• **OBJECTIVE A**
Answer these questions using the passage on BSE image analysis below.
(i) Which software was used for the confusion matrix?
(ii) At what magnification were the BSE images acquired?
(iii) What pixel-window subregion size was the Kuwahara filter applied on?

• **QUOTED TEXT**
┄┄┄┄┄┄┄┄┄┄┄┄┄┄┄┄┄┄┄┄

A straightforward methodology (Figure 1) was developed to classify the BSE images for 2D mineral mapping and to measure the classification accuracy. All steps in Figure 1 were performed in Fiji-ImageJ software except for the performance evaluation of classifiers, the confusion matrix, and map evaluation, which were performed in Weka, QGIS, and Clemex Vision, respectively. For the sake of simplicity, the methodology is briefly called “BSE image analysis” throughout the paper. The whole methodology is explained in detail throughout the remaining part of this section.
Data
Acquisition Image Preprocessing
Classifier Performance
Evaluation
Image
Classification Image Postprocessing Accuracy Assessment
Evaluation of 2D maps
Figure 1. The steps in the BSE image analysis.
The BSE images of 1400 particles were acquired at 50 × magnification by FEI-QUANTA SEM operated at 20 kV accelerating voltage. To increase the accuracy of the next classification step, BSE images were preprocessed by removing the noise on them while exposing the boundaries between different objects (mineral surfaces and epoxy). This stage was achieved by successive application of the Kuwahara [36] and sharpen [37]
filters to the BSE images. Kuwahara, an edge-preserving filter, was applied on 5 × 5 pixel-window subregions to remove the noise on the BSE images without blurring the boundaries between different image features.

┄┄┄┄┄┄┄┄┄┄┄┄┄┄┄┄┄┄┄┄

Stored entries

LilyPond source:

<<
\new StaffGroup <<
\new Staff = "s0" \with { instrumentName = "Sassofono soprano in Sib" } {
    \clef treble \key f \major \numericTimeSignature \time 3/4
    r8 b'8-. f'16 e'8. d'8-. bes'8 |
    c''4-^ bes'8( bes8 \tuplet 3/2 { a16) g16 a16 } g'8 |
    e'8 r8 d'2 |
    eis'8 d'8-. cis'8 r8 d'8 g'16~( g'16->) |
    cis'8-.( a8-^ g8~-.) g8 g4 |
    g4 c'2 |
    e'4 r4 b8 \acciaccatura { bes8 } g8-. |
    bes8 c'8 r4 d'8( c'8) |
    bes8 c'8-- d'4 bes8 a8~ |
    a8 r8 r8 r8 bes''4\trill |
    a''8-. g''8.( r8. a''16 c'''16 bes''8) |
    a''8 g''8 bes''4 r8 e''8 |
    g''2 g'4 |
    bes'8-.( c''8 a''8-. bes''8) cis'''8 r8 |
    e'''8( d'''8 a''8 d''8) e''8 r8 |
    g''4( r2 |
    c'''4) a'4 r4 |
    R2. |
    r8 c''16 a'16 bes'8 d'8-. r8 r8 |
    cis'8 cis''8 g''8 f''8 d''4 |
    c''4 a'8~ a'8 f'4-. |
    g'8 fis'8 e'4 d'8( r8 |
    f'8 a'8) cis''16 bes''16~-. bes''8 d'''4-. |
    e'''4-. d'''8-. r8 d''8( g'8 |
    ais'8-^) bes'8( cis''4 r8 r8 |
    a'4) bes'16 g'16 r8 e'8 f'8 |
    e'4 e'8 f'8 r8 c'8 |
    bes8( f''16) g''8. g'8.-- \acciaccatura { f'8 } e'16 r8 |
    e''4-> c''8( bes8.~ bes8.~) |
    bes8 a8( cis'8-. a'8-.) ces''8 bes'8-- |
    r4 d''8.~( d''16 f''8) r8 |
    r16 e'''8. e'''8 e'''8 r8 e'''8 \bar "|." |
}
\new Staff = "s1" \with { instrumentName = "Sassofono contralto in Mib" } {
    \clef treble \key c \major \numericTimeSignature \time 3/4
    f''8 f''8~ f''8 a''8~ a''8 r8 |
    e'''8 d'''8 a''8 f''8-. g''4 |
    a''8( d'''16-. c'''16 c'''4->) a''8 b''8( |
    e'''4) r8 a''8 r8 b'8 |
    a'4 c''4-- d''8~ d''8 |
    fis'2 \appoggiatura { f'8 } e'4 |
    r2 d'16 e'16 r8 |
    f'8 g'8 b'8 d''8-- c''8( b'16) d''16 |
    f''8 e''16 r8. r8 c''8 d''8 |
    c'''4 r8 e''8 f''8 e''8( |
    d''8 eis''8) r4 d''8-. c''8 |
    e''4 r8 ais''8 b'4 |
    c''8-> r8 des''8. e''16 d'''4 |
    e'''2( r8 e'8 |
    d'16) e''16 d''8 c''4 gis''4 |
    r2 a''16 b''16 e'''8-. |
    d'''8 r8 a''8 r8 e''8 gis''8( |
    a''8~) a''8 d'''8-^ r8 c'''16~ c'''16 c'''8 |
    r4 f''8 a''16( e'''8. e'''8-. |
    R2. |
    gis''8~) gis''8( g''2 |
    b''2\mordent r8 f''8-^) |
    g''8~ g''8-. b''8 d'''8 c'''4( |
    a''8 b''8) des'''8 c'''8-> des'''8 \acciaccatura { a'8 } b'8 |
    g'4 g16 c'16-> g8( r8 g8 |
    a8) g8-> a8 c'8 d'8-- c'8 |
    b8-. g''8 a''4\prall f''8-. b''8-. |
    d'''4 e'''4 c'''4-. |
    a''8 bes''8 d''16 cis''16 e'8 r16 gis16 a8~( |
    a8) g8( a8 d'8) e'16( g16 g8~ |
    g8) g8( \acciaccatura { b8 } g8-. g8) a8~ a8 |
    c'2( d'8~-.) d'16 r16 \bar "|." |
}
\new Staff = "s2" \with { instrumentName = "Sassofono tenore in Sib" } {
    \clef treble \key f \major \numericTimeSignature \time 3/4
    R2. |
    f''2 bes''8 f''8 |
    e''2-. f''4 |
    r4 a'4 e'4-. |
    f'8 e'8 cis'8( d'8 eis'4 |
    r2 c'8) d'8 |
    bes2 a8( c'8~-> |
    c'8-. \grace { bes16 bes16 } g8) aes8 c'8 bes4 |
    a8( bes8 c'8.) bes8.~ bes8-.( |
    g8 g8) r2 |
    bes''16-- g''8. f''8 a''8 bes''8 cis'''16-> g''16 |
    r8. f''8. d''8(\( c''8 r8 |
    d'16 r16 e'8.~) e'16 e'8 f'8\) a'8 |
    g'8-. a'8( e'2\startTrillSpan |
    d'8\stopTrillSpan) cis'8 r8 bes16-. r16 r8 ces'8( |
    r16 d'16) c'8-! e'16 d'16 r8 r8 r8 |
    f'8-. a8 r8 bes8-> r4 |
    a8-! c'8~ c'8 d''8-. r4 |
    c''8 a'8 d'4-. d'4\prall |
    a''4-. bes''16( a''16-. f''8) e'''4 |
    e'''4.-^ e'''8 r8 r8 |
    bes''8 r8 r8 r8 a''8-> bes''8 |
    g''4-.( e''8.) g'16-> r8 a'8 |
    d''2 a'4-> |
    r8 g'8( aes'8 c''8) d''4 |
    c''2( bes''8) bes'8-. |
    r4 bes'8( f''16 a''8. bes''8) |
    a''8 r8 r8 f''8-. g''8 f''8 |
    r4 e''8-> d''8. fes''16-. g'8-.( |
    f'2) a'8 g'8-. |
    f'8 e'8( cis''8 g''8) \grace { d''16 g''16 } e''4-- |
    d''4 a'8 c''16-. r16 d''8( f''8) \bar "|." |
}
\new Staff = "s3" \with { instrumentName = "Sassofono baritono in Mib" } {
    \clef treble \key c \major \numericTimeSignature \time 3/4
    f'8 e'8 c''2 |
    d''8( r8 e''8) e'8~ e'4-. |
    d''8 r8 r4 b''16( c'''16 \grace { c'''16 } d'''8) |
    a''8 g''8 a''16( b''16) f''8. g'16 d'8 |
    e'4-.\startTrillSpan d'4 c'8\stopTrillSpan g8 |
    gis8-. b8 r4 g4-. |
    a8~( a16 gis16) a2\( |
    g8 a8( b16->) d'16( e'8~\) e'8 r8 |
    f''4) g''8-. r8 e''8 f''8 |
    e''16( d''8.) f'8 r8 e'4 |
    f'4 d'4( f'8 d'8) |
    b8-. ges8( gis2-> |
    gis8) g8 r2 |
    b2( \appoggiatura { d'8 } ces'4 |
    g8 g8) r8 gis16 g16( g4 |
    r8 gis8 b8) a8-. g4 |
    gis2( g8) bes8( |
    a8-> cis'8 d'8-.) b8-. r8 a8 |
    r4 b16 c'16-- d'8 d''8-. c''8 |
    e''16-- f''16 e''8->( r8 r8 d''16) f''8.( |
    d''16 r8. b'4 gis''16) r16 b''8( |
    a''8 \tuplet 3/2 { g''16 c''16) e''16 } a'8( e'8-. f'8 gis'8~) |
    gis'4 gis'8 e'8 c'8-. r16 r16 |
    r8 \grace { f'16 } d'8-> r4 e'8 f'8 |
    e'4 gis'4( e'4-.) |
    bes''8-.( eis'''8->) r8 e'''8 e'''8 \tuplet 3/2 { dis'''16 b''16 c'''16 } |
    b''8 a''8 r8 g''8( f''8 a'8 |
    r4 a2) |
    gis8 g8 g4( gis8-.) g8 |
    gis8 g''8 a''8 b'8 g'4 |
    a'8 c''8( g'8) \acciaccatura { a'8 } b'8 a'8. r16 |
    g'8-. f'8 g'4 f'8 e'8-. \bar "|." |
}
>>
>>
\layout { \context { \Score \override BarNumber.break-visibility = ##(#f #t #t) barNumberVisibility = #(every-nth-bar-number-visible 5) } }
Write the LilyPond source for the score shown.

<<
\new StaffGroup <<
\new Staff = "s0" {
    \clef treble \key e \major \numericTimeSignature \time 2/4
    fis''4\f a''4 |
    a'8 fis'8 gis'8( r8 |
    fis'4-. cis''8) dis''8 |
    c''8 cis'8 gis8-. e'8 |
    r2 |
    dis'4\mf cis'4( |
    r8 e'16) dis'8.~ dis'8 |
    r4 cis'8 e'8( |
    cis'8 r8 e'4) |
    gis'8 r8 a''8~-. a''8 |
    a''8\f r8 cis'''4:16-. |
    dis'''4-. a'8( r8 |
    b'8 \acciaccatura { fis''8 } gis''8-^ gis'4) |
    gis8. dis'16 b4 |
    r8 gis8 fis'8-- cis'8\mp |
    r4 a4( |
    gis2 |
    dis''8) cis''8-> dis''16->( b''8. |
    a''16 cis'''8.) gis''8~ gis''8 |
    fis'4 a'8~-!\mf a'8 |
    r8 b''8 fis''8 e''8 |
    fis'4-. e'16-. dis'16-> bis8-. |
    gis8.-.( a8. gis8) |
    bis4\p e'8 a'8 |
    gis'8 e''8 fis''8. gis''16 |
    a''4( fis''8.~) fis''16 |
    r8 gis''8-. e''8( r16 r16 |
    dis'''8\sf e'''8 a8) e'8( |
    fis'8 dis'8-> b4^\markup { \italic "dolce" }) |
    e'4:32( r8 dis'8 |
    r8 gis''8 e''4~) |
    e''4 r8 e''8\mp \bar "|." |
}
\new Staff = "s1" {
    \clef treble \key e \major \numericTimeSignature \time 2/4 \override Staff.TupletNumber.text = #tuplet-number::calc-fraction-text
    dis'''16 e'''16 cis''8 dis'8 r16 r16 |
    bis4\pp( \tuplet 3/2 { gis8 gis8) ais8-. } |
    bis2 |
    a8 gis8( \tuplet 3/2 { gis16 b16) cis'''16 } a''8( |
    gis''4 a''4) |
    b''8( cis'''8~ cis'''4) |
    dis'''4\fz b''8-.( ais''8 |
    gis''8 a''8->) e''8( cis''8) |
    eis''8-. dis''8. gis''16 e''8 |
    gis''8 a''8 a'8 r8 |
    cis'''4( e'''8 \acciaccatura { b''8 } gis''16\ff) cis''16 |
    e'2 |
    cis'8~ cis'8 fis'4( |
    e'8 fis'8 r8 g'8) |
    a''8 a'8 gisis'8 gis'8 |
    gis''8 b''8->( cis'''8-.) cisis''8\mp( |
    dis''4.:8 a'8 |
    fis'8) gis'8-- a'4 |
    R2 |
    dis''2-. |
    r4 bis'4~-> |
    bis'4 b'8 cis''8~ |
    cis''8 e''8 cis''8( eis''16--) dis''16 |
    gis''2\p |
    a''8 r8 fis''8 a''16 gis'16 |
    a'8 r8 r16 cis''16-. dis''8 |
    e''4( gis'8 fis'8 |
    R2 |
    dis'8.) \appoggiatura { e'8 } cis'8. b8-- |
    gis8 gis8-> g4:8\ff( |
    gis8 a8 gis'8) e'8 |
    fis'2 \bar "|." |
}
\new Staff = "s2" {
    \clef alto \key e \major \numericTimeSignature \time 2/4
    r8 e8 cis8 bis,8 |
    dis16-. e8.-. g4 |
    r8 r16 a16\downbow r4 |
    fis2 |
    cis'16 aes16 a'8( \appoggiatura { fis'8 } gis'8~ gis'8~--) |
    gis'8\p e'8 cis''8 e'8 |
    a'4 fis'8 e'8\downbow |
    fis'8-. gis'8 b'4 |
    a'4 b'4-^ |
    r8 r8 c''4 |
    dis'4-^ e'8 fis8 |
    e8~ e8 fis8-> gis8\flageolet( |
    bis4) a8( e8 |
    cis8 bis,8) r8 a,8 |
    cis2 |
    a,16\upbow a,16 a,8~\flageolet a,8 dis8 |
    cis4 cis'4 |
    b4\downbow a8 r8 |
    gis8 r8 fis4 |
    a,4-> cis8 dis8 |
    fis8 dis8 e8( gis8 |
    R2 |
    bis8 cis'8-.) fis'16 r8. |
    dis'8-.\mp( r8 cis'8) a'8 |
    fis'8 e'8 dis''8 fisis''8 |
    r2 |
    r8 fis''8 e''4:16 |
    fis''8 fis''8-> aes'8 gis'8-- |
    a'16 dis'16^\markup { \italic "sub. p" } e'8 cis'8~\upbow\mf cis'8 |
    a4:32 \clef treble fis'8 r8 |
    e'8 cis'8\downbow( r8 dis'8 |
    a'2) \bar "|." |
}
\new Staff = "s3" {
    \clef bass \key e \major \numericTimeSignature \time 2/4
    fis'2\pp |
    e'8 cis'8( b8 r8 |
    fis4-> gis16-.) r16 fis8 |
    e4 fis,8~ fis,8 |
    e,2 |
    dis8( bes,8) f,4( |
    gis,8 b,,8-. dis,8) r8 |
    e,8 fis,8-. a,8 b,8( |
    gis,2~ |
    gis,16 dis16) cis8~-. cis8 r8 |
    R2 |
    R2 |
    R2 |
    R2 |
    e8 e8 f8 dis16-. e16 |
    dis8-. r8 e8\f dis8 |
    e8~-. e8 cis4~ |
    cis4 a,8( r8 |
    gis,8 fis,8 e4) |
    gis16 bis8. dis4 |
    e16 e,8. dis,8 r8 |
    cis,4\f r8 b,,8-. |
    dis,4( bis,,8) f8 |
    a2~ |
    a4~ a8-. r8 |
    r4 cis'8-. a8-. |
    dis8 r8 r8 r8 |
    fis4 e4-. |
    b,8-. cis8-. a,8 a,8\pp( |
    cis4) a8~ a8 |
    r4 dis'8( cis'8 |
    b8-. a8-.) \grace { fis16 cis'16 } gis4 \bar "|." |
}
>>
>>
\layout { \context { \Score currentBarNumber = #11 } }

┄┄┄┄┄┄┄┄┄┄┄┄┄┄┄┄┄┄┄┄

• **OBJECTIVE B**
Return each line of the records above that contains the string "appoggiatura".

• **EXERCISE RESULT A**
(i) QGIS
(ii) 50 ×
(iii) 5 × 5

• **EXERCISE RESULT B**
    fis'2 \appoggiatura { f'8 } e'4 |
    b2( \appoggiatura { d'8 } ces'4 |
    dis'8.) \appoggiatura { e'8 } cis'8. b8-- |
    cis'16 aes16 a'8( \appoggiatura { fis'8 } gis'8~ gis'8~--) |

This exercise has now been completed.